Nothing in the entries should change; repeat them exactly.

Saved entries:
◇ ◇ ◇
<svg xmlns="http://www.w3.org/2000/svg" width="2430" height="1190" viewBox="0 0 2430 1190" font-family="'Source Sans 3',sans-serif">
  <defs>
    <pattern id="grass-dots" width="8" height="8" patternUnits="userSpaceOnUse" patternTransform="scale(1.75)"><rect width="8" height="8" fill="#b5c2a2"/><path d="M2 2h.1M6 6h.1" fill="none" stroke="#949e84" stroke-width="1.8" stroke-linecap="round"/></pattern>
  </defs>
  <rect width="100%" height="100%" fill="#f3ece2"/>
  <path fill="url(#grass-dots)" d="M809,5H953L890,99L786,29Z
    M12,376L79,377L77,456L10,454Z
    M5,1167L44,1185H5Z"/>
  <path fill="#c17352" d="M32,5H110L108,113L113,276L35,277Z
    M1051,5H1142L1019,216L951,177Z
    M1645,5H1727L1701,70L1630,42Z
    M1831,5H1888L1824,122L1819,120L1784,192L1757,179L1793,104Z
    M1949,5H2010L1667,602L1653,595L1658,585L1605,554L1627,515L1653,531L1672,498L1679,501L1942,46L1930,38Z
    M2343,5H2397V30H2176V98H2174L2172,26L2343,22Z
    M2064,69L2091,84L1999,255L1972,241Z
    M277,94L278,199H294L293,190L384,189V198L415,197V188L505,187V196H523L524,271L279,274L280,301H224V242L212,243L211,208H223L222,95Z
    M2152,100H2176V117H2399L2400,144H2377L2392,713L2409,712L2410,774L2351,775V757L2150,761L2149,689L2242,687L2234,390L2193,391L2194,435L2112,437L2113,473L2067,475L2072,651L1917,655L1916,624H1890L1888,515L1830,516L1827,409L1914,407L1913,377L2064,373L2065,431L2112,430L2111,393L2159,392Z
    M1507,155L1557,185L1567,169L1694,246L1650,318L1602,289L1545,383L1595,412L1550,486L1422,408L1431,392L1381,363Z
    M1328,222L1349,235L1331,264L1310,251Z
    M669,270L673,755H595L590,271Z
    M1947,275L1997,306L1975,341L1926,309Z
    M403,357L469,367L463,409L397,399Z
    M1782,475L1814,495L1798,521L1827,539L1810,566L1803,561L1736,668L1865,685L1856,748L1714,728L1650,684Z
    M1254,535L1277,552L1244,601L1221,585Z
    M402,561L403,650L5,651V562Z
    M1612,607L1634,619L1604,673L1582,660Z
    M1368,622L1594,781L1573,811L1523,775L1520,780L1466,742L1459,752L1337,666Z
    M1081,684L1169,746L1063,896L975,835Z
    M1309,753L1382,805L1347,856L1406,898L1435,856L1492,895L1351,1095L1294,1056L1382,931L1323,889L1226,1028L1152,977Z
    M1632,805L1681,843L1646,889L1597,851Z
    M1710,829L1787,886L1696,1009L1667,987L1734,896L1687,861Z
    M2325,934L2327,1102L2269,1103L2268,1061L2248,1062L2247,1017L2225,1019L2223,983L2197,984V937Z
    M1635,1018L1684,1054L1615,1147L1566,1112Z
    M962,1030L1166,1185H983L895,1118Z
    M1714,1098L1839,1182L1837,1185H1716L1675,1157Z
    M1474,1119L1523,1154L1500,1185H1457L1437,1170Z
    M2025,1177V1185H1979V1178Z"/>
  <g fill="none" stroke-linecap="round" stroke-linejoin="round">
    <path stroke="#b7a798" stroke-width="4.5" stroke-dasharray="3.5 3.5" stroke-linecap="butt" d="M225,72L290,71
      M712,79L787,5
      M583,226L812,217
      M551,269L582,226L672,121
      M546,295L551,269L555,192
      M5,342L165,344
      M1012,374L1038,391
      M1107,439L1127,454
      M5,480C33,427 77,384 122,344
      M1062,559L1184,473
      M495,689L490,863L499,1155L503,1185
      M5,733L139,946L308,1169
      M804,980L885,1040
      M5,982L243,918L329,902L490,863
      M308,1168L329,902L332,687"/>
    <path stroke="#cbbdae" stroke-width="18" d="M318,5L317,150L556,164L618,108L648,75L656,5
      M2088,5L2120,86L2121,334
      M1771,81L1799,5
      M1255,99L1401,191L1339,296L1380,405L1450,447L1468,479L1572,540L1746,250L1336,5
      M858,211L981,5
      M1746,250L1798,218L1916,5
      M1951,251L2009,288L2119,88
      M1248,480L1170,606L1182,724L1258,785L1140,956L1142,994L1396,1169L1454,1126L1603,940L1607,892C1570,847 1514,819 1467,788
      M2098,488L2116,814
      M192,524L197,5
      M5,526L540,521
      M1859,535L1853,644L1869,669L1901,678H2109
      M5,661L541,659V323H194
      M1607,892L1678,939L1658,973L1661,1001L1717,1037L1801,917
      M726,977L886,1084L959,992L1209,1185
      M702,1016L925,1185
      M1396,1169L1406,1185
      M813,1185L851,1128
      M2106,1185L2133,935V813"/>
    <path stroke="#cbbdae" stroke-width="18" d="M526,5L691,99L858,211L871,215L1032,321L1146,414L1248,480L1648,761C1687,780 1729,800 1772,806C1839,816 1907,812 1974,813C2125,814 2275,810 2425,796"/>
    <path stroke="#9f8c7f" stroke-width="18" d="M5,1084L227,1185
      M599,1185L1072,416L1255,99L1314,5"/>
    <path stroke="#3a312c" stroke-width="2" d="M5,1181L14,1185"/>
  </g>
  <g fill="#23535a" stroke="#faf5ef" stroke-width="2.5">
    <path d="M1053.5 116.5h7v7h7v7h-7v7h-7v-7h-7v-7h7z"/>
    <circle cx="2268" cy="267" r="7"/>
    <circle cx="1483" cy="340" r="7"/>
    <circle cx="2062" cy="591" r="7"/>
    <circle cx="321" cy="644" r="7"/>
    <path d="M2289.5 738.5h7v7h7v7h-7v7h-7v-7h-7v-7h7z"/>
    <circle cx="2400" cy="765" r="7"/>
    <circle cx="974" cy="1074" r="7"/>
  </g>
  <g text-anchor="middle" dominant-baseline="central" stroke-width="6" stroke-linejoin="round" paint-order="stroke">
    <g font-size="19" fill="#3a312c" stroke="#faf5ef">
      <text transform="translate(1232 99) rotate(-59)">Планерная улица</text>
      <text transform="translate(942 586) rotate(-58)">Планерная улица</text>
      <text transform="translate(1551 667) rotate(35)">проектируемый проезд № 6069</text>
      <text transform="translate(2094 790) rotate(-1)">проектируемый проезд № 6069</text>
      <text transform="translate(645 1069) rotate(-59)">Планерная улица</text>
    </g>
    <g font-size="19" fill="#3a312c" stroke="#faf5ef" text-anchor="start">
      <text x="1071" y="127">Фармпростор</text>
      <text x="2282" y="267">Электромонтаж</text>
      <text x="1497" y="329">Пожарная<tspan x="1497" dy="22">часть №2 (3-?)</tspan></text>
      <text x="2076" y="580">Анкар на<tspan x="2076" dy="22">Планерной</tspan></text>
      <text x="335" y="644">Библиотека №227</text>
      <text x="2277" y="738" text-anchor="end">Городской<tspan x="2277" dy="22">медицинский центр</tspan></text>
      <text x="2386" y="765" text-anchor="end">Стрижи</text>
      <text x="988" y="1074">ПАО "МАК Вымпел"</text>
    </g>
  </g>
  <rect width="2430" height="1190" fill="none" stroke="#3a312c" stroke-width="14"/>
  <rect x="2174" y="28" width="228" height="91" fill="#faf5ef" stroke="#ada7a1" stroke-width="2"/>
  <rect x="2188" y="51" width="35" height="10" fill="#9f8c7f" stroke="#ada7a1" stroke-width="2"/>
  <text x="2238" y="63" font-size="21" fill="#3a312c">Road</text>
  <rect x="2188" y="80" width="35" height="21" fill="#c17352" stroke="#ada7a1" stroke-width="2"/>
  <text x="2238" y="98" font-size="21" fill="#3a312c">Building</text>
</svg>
◇ ◇ ◇
RESULT BELOW:
<svg xmlns="http://www.w3.org/2000/svg" width="2430" height="1190" viewBox="0 0 2430 1190" font-family="'Source Sans 3',sans-serif">
  <defs>
    <pattern id="grass-dots" width="8" height="8" patternUnits="userSpaceOnUse" patternTransform="scale(1.75)"><rect width="8" height="8" fill="#b5c2a2"/><path d="M2 2h.1M6 6h.1" fill="none" stroke="#949e84" stroke-width="1.8" stroke-linecap="round"/></pattern>
  </defs>
  <rect width="100%" height="100%" fill="#f3ece2"/>
  <path fill="url(#grass-dots)" d="M809,5H953L890,99L786,29Z
    M12,376L79,377L77,456L10,454Z
    M5,1167L44,1185H5Z"/>
  <path fill="#c17352" d="M32,5H110L108,113L113,276L35,277Z
    M1051,5H1142L1019,216L951,177Z
    M1645,5H1727L1701,70L1630,42Z
    M1831,5H1888L1824,122L1819,120L1784,192L1757,179L1793,104Z
    M1949,5H2010L1667,602L1653,595L1658,585L1605,554L1627,515L1653,531L1672,498L1679,501L1942,46L1930,38Z
    M2343,5H2397V30H2176V98H2174L2172,26L2343,22Z
    M2064,69L2091,84L1999,255L1972,241Z
    M277,94L278,199H294L293,190L384,189V198L415,197V188L505,187V196H523L524,271L279,274L280,301H224V242L212,243L211,208H223L222,95Z
    M2152,100H2176V117H2399L2400,144H2377L2392,713L2409,712L2410,774L2351,775V757L2150,761L2149,689L2242,687L2234,390L2193,391L2194,435L2112,437L2113,473L2067,475L2072,651L1917,655L1916,624H1890L1888,515L1830,516L1827,409L1914,407L1913,377L2064,373L2065,431L2112,430L2111,393L2159,392Z
    M1507,155L1557,185L1567,169L1694,246L1650,318L1602,289L1545,383L1595,412L1550,486L1422,408L1431,392L1381,363Z
    M1328,222L1349,235L1331,264L1310,251Z
    M669,270L673,755H595L590,271Z
    M1947,275L1997,306L1975,341L1926,309Z
    M403,357L469,367L463,409L397,399Z
    M1782,475L1814,495L1798,521L1827,539L1810,566L1803,561L1736,668L1865,685L1856,748L1714,728L1650,684Z
    M1254,535L1277,552L1244,601L1221,585Z
    M402,561L403,650L5,651V562Z
    M1612,607L1634,619L1604,673L1582,660Z
    M1368,622L1594,781L1573,811L1523,775L1520,780L1466,742L1459,752L1337,666Z
    M1081,684L1169,746L1063,896L975,835Z
    M1309,753L1382,805L1347,856L1406,898L1435,856L1492,895L1351,1095L1294,1056L1382,931L1323,889L1226,1028L1152,977Z
    M1632,805L1681,843L1646,889L1597,851Z
    M1710,829L1787,886L1696,1009L1667,987L1734,896L1687,861Z
    M2325,934L2327,1102L2269,1103L2268,1061L2248,1062L2247,1017L2225,1019L2223,983L2197,984V937Z
    M1635,1018L1684,1054L1615,1147L1566,1112Z
    M962,1030L1166,1185H983L895,1118Z
    M1714,1098L1839,1182L1837,1185H1716L1675,1157Z
    M1474,1119L1523,1154L1500,1185H1457L1437,1170Z
    M2025,1177V1185H1979V1178Z"/>
  <g fill="none" stroke-linecap="round" stroke-linejoin="round">
    <path stroke="#b7a798" stroke-width="4.5" stroke-dasharray="3.5 3.5" stroke-linecap="butt" d="M225,72L290,71
      M712,79L787,5
      M583,226L812,217
      M551,269L582,226L672,121
      M546,295L551,269L555,192
      M5,342L165,344
      M1012,374L1038,391
      M1107,439L1127,454
      M5,480C33,427 77,384 122,344
      M1062,559L1184,473
      M495,689L490,863L499,1155L503,1185
      M5,733L139,946L308,1169
      M804,980L885,1040
      M5,982L243,918L329,902L490,863
      M308,1168L329,902L332,687"/>
    <path stroke="#cbbdae" stroke-width="18" d="M318,5L317,150L556,164L618,108L648,75L656,5
      M2088,5L2120,86L2121,334
      M1771,81L1799,5
      M1255,99L1401,191L1339,296L1380,405L1450,447L1468,479L1572,540L1746,250L1336,5
      M858,211L981,5
      M1746,250L1798,218L1916,5
      M1951,251L2009,288L2119,88
      M1248,480L1170,606L1182,724L1258,785L1140,956L1142,994L1396,1169L1454,1126L1603,940L1607,892C1570,847 1514,819 1467,788
      M2098,488L2116,814
      M192,524L197,5
      M5,526L540,521
      M1859,535L1853,644L1869,669L1901,678H2109
      M5,661L541,659V323H194
      M1607,892L1678,939L1658,973L1661,1001L1717,1037L1801,917
      M726,977L886,1084L959,992L1209,1185
      M702,1016L925,1185
      M1396,1169L1406,1185
      M813,1185L851,1128
      M2106,1185L2133,935V813"/>
    <path stroke="#cbbdae" stroke-width="18" d="M526,5L691,99L858,211L871,215L1032,321L1146,414L1248,480L1648,761C1687,780 1729,800 1772,806C1839,816 1907,812 1974,813C2125,814 2275,810 2425,796"/>
    <path stroke="#9f8c7f" stroke-width="18" d="M5,1084L227,1185
      M599,1185L1072,416L1255,99L1314,5"/>
    <path stroke="#3a312c" stroke-width="2" d="M5,1181L14,1185"/>
  </g>
  <g fill="#23535a" stroke="#faf5ef" stroke-width="2.5">
    <path d="M1053.5 116.5h7v7h7v7h-7v7h-7v-7h-7v-7h7z"/>
    <circle cx="2268" cy="267" r="7"/>
    <circle cx="1483" cy="340" r="7"/>
    <circle cx="2062" cy="591" r="7"/>
    <circle cx="321" cy="644" r="7"/>
    <path d="M2289.5 738.5h7v7h7v7h-7v7h-7v-7h-7v-7h7z"/>
    <circle cx="2400" cy="765" r="7"/>
    <circle cx="974" cy="1074" r="7"/>
  </g>
  <g text-anchor="middle" dominant-baseline="central" stroke-width="6" stroke-linejoin="round" paint-order="stroke">
    <g font-size="19" fill="#3a312c" stroke="#faf5ef">
      <text transform="translate(1232 99) rotate(-59)">Планерная улица</text>
      <text transform="translate(942 586) rotate(-58)">Планерная улица</text>
      <text transform="translate(1551 667) rotate(35)">проектируемый проезд № 6069</text>
      <text transform="translate(2094 790) rotate(-1)">проектируемый проезд № 6069</text>
      <text transform="translate(645 1069) rotate(-59)">Планерная улица</text>
    </g>
    <g font-size="19" fill="#3a312c" stroke="#faf5ef" text-anchor="start">
      <text x="1071" y="127">Фармпростор</text>
      <text x="2282" y="267">Электромонтаж</text>
      <text x="1497" y="329">Пожарная<tspan x="1497" dy="22">часть №2 (3-?)</tspan></text>
      <text x="2076" y="580">Анкар на<tspan x="2076" dy="22">Планерной</tspan></text>
      <text x="335" y="644">Библиотека №227</text>
      <text x="2277" y="738" text-anchor="end">Городской<tspan x="2277" dy="22">медицинский центр</tspan></text>
      <text x="2386" y="765" text-anchor="end">Стрижи</text>
      <text x="988" y="1074">ПАО "МАК Вымпел"</text>
    </g>
  </g>
  <rect width="2430" height="1190" fill="none" stroke="#3a312c" stroke-width="14"/>
  <rect x="2174" y="28" width="228" height="91" fill="#faf5ef" stroke="#ada7a1" stroke-width="2"/>
  <rect x="2188" y="51" width="35" height="10" fill="#9f8c7f" stroke="#ada7a1" stroke-width="2"/>
  <text x="2238" y="63" font-size="21" fill="#3a312c">Road</text>
  <rect x="2188" y="80" width="35" height="21" fill="#c17352" stroke="#ada7a1" stroke-width="2"/>
  <text x="2238" y="98" font-size="21" fill="#3a312c">Building</text>
</svg>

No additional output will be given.